Children Now: The stakes are too high to sell children's needs short

Children Now's Patti Miller testified before the US Senate on food marketing to children. She said that because there is no uniform nutrition standard; because unhealthy products creatively labeled as "better for you" are being passed off as healthy food for children; and because the media companies refuse to play a role in protecting children from the advertising of unhealthy food products, current voluntary industry initiatives to curb unhealthy food marketing to kids are not enough.

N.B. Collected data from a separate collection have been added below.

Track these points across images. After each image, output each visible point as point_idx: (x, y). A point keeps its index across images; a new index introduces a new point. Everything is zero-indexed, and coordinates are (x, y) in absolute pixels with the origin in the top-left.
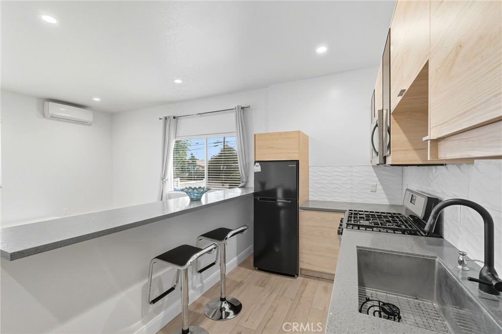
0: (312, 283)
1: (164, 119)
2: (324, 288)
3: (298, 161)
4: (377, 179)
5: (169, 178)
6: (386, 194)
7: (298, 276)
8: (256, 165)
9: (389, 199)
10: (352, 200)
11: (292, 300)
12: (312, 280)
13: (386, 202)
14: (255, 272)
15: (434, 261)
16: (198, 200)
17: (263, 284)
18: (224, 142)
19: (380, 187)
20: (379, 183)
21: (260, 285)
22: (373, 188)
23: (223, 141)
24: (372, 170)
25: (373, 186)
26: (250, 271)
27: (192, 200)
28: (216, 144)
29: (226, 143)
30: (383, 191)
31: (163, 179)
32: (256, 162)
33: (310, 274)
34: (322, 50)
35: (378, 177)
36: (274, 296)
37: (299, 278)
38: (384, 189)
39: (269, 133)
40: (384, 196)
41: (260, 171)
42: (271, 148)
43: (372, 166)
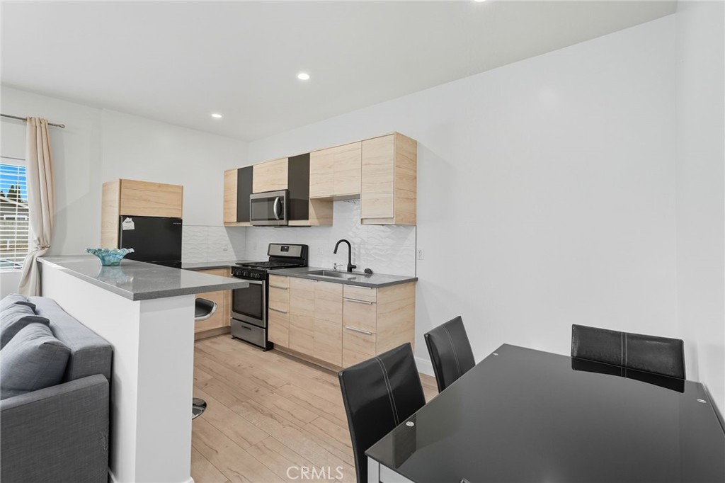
3: (181, 219)
4: (228, 239)
6: (235, 252)
8: (126, 221)
9: (236, 255)
13: (234, 259)
19: (230, 245)
20: (230, 242)
22: (225, 247)
24: (225, 230)
25: (225, 245)
30: (232, 249)
32: (124, 217)
35: (229, 236)
38: (234, 248)
39: (144, 182)
40: (233, 253)
41: (133, 228)
42: (145, 200)
43: (226, 227)
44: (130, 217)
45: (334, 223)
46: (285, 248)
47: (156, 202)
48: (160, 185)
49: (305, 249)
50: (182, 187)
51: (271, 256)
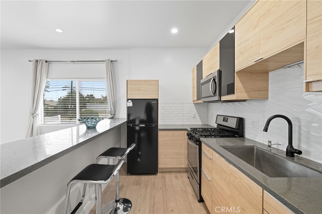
0: (167, 176)
1: (34, 62)
2: (175, 177)
3: (158, 99)
4: (196, 111)
5: (40, 113)
6: (201, 119)
7: (157, 173)
8: (128, 102)
9: (202, 121)
10: (183, 123)
11: (161, 189)
12: (167, 174)
13: (200, 123)
14: (128, 176)
15: (254, 148)
16: (94, 128)
17: (138, 183)
18: (72, 87)
19: (197, 115)
20: (197, 113)
21: (136, 184)
22: (194, 116)
23: (70, 86)
24: (194, 105)
25: (194, 115)
26: (125, 177)
27: (88, 128)
28: (64, 88)
29: (73, 88)
30: (199, 117)
31: (34, 114)
32: (128, 100)
33: (165, 171)
34: (174, 31)
35: (196, 109)
36: (149, 189)
37: (159, 174)
38: (200, 116)
39: (138, 80)
40: (199, 120)
41: (132, 106)
42: (139, 90)
43: (194, 103)
44: (130, 99)
45: (269, 96)
46: (225, 119)
47: (145, 91)
48: (146, 81)
49: (241, 121)
50: (158, 80)
51: (218, 124)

New Product Placement IDs? First Get Rid Of TV Program Promo Swipes

[Commentary] TV networks now argue there should be no additional federal regulations for identifying product placements — like extra visual messages at the time of their appearance. If so, Friedman suggests the networks get rid of identifying messages that already exist during current TV shows. If product placement and branded entertainment deals are here to stay, networks can't argue that interrupting the context of a show with product placement identification is hurtful — especially when they do it all the time. Not only do networks advertise their own shows during their own shows, but, in specific cases, will give a TV marketer — also, no doubt, a regular network commercial advertiser- a piece of that promotional swipe. A fragmented video world means TV network marketers fight for every bit of non-paying marketing time and space to promote their wares. According to current Federal Communications Commission rules, there need only be one announcement of identification for a product placed or integrated into a show. That typically comes right after the end of a show in some typically fast moving end-credits, noting usually that "paid consideration was provided by..." for such placements. Networks argue that it's overkill to offer up more regulation.

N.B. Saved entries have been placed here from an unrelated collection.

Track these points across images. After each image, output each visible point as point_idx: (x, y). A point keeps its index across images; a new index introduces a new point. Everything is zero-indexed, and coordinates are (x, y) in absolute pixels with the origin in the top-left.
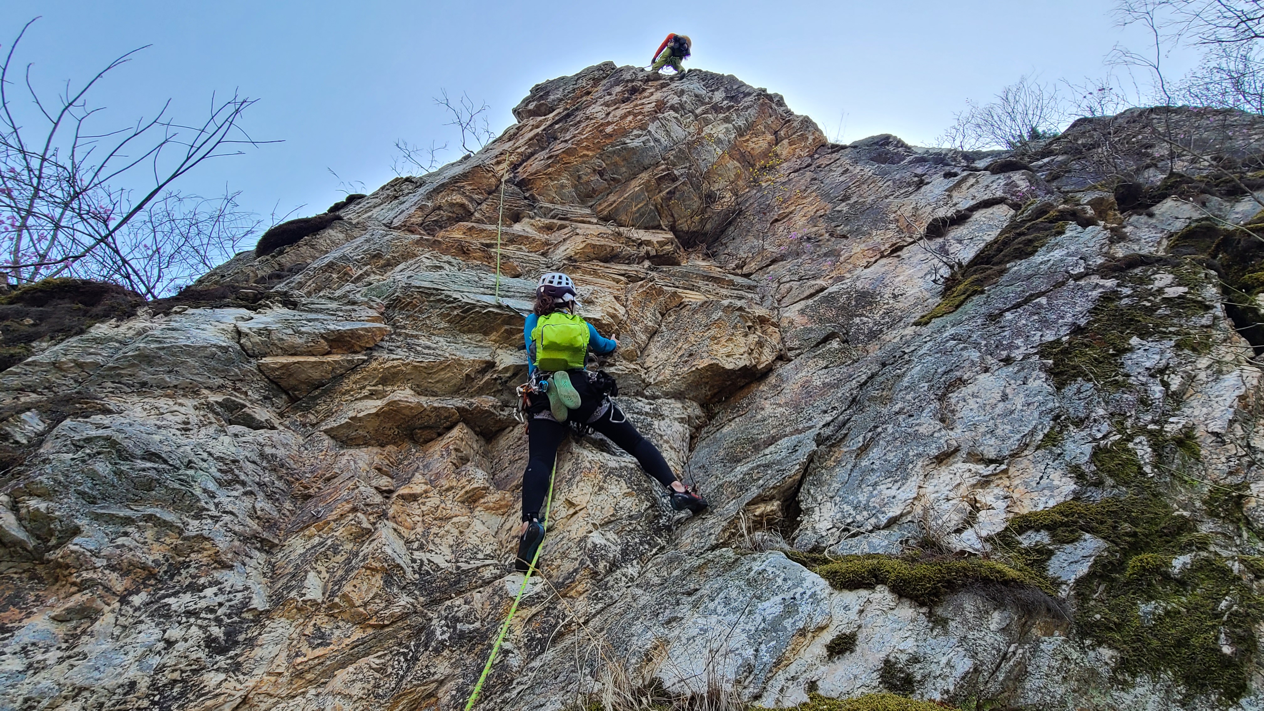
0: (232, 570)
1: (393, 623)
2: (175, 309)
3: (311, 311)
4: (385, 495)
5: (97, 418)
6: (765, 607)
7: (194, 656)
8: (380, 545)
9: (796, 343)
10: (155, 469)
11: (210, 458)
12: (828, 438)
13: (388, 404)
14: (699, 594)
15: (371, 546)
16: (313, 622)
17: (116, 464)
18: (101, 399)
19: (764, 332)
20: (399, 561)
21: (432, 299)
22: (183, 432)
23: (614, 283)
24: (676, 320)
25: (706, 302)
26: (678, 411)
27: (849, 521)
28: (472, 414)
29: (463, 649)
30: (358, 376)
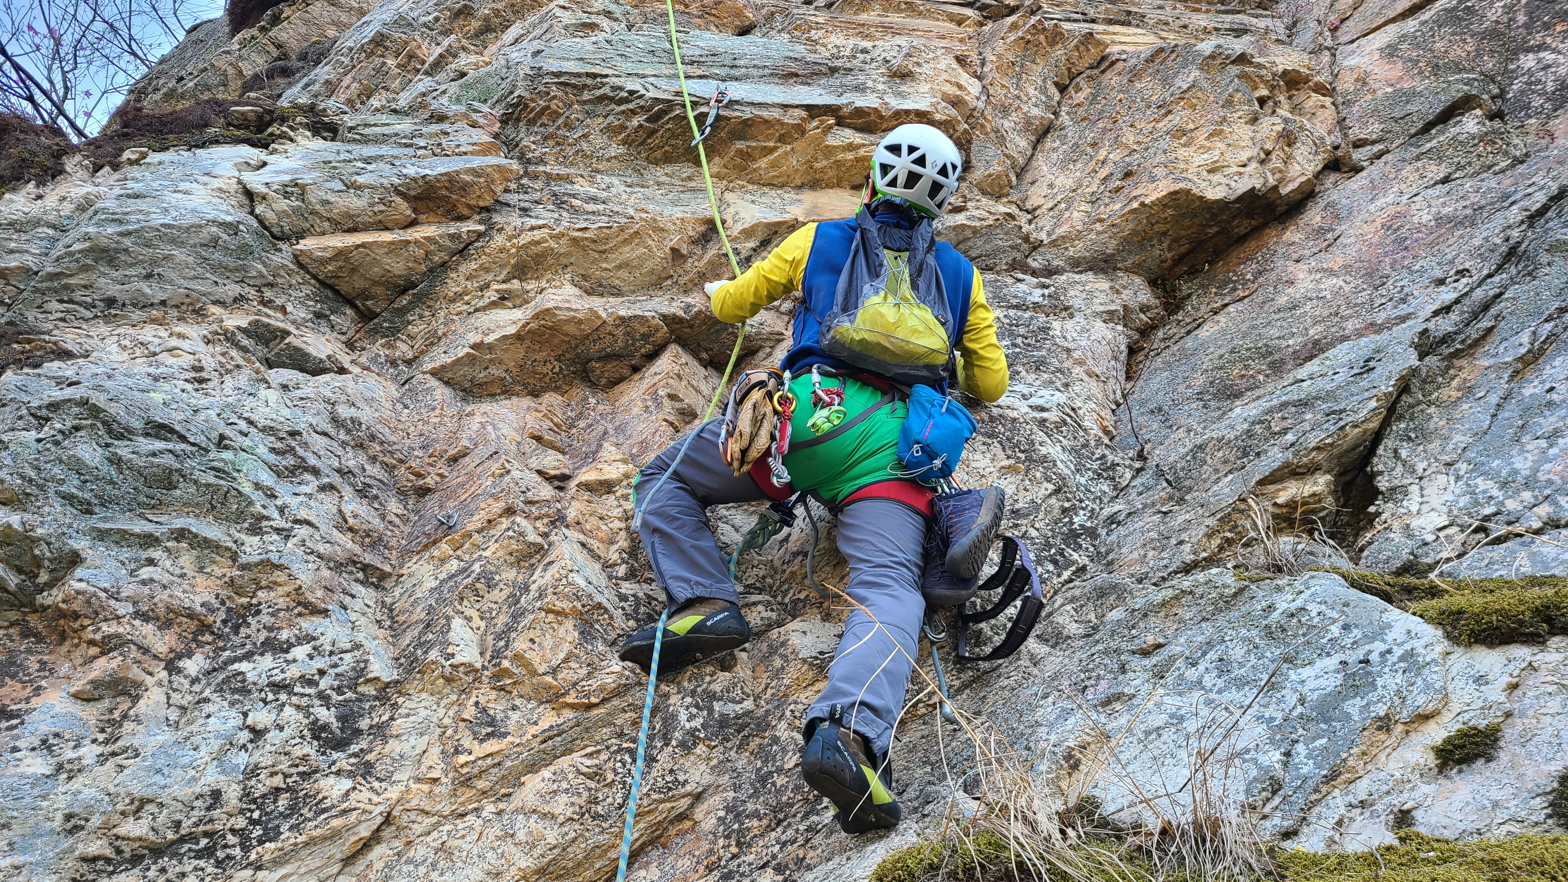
0: (327, 616)
1: (604, 701)
2: (127, 155)
3: (366, 140)
4: (557, 483)
5: (53, 367)
6: (1304, 676)
7: (298, 752)
8: (564, 572)
9: (1374, 129)
10: (170, 451)
11: (253, 430)
12: (1446, 339)
13: (536, 316)
14: (1164, 653)
15: (549, 574)
16: (473, 699)
17: (107, 445)
18: (48, 333)
19: (1296, 109)
20: (598, 598)
21: (586, 96)
22: (197, 385)
23: (953, 26)
24: (1093, 99)
25: (1161, 50)
26: (1102, 297)
27: (1488, 510)
28: (691, 327)
29: (729, 745)
30: (474, 266)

Ad Agencies Making Progress on Hiring Minorities, After All

Many people aren't satisfied with Madison Avenue's progress on the diversity front, but Patricia Gatling, head of the New York City Human Rights Commission, today said she is "cautiously optimistic" that ad agencies will ramp up the numbers of minority executives in their ranks. Gatling was speaking at a public hearing at City Hall called by New York City Councilman and Civil Rights Committee Chairman Larry B. Seabrook. The goal of the hearing was to discuss the progress (and lack thereof, in some cases) of the agencies that two years ago signed a pact to boost minority hiring and set individual goals. As part of her testimony, Ms. Gatling reiterated statistics released this spring that found that five of the 16 ad agencies that signed on have not met all their minority-hiring goals in the first year of their diversity pact with the New York City Commission on Human Rights. However, the remaining agencies either met or exceeded all their 2007 goals.

First-Half Ad Spending Declines

Total measured ad spending declined by 1.6% in the first half of 2008 compared with the same period in 2007, according to TNS Media Intelligence. The second quarter alone was down 3.7% over last year, marking the biggest quarterly drop since 2001. Among the media most affected was broadcast TV, which dropped 2.4% overall due to the writers strike. Cable TV (3.1%) and national syndication (10.2%) got a boost for having comparatively fresh programming schedules. But Jon Swallen, senior VP-research at TNS Media Intelligence, said not all of the TV dollars that normally would've gone to broadcast prime-time programming were reallocated to other parts of TV. Many companies held on to some of their marketing dollars to bolster their bottom lines in anticipation of a recession, as shown by spending cutbacks from the likes of Procter & Gamble (the biggest spender despite a 7.6% decrease) and AT&T (down 15.6%.).